### [INSTRUCTIONS TO FOLLOW]
Resume the forum thread on breaking into projection design, starting right after its last post.

### [PASSAGE SHOWN]
►

# Aspiring Projection Designer



## BirdInTheCity (Feb 11, 2013)

Hi Interwebs.

Unlike most of the folks on here who live and breathe theater, I'm sort of a newcomer to this. For the best 8 years, I've worked in new media advertising and recently decided that I wanted a change of pace. I've always been passionate about theater, but only recently did I make the realization that a lot of my skillset would translate nicely into the still-burgeoning world of projection design. So while I'm definitely still a n00b in the theatrical sense, I do have a lot of experience with motion graphics/special effects/3D/computer programming. Ultimately, I hope that translates into new opportunities.

Please check out my work! Bird In The City


----------



## ruinexplorer (Feb 11, 2013)

Welcome to the booth! It looks like you have won half the battle. Now you need to master the display of your works.


----------



## BirdInTheCity (Feb 11, 2013)

ruinexplorer said:


> Welcome to the booth! It looks like you have won half the battle. Now you need to master the display of your works.




Thanks! Any advice as I get started?


----------



## Footer (Feb 12, 2013)

BirdInTheCity said:


> Thanks! Any advice as I get started?



Don't quit your day job. In the mean time, take a look at the dance world and the off broadway world. There are plenty of people there that would love a projection designer that works fast and cheap. That is basically what you will have to do until you get a portfolio built up. The term "projection designer" is so new that there are very few people actually making a career of it. The ones who are working work a lot, the ones who are not... well... are not. Your going to have to find your own way, there is no easy way into this.

◄

### [INFORMATION PROVIDED]
►

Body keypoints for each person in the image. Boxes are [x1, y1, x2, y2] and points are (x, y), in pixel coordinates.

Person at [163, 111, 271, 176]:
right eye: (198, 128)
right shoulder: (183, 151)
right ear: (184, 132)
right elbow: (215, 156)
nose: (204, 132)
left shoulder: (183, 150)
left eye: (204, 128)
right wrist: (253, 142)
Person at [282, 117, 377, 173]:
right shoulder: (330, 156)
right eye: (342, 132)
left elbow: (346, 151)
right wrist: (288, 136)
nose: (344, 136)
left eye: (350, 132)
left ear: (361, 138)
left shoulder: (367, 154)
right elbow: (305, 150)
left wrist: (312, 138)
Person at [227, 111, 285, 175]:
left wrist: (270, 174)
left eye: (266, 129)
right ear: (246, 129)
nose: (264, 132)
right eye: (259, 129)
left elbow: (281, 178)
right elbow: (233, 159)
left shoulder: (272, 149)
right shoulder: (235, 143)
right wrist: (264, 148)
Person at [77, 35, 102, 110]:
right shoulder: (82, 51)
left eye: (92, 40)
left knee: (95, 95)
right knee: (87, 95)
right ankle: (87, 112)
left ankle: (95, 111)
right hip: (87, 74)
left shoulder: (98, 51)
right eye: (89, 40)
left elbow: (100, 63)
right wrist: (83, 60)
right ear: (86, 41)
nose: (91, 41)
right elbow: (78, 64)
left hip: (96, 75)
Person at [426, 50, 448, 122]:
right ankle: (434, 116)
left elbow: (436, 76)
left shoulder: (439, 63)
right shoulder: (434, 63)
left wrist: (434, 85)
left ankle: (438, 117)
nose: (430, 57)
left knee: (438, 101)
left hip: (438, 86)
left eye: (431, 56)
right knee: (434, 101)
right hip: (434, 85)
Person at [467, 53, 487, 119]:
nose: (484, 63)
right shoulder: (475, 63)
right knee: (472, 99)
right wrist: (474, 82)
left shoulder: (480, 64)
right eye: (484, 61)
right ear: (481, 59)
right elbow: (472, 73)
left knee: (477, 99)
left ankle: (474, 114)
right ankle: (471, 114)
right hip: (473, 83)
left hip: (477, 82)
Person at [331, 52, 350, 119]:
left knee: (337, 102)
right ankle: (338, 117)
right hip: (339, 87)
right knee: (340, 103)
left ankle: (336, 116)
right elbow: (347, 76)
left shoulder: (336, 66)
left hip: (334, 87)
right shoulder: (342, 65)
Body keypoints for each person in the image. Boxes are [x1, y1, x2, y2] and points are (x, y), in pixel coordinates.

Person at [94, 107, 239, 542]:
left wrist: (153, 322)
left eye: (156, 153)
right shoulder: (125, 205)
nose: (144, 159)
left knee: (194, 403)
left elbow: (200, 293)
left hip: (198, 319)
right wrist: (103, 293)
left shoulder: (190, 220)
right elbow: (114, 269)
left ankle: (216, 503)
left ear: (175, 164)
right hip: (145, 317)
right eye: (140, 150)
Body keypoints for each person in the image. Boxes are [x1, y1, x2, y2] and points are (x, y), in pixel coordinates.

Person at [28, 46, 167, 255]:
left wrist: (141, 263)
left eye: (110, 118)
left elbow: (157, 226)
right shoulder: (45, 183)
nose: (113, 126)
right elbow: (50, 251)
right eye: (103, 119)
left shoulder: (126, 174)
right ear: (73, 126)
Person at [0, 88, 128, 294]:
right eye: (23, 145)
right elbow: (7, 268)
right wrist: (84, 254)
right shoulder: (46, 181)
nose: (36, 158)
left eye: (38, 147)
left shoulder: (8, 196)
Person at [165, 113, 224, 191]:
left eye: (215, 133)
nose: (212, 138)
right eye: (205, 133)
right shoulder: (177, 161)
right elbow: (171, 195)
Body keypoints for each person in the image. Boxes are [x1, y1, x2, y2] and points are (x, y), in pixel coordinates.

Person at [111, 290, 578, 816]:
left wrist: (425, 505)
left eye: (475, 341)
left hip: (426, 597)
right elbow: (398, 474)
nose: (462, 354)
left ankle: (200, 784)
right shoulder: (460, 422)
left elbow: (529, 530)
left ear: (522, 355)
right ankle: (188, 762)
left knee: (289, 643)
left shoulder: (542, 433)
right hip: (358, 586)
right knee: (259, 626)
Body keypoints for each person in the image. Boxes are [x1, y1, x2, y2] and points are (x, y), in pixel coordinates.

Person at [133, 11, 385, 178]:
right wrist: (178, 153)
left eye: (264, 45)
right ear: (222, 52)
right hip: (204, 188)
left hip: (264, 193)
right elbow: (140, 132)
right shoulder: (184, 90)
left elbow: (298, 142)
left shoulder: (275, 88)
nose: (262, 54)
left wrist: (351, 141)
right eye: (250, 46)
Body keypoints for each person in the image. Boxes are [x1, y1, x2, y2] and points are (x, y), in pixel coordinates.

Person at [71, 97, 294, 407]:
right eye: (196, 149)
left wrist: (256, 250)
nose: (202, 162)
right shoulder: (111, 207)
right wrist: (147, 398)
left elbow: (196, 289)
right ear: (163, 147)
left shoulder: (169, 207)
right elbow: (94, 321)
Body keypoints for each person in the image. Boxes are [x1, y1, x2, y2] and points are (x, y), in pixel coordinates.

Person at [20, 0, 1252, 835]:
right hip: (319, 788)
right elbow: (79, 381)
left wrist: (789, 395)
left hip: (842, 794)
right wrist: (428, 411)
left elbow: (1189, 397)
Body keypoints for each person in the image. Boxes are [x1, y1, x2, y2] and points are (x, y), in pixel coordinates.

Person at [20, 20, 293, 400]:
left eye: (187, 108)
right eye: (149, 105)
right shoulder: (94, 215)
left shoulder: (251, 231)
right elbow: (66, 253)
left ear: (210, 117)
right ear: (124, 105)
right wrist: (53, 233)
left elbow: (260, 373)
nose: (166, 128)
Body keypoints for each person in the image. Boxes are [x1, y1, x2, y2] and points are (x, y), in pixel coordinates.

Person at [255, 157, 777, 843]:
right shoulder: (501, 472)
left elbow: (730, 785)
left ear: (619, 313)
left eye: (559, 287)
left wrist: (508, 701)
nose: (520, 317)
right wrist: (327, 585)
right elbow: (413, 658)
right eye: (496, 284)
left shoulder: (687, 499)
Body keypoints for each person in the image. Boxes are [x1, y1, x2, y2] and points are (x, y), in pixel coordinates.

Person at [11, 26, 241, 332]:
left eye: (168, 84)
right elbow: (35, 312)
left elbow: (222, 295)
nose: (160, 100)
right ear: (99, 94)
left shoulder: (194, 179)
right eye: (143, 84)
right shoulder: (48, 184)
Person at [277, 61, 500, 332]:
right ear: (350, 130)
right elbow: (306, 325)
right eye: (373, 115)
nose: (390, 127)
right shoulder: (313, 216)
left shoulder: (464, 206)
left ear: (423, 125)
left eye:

◄

### [TASK RESULT]
----------



## BirdInTheCity (Feb 12, 2013)

Footer said:


> Don't quit your day job. In the mean time, take a look at the dance world and the off broadway world. There are plenty of people there that would love a projection designer that works fast and cheap. That is basically what you will have to do until you get a portfolio built up. The term "projection designer" is so new that there are very few people actually making a career of it. The ones who are working work a lot, the ones who are not... well... are not. Your going to have to find your own way, there is no easy way into this.




Thanks for the advice! Does it make more sense to try doing smaller projects or is preferable to apprentice/assist someone who is more established in the industry? I suppose I'll end up doing both, but I'm trying to find the place to focus my energies right now.


----------



## Eehjeen (Mar 7, 2013)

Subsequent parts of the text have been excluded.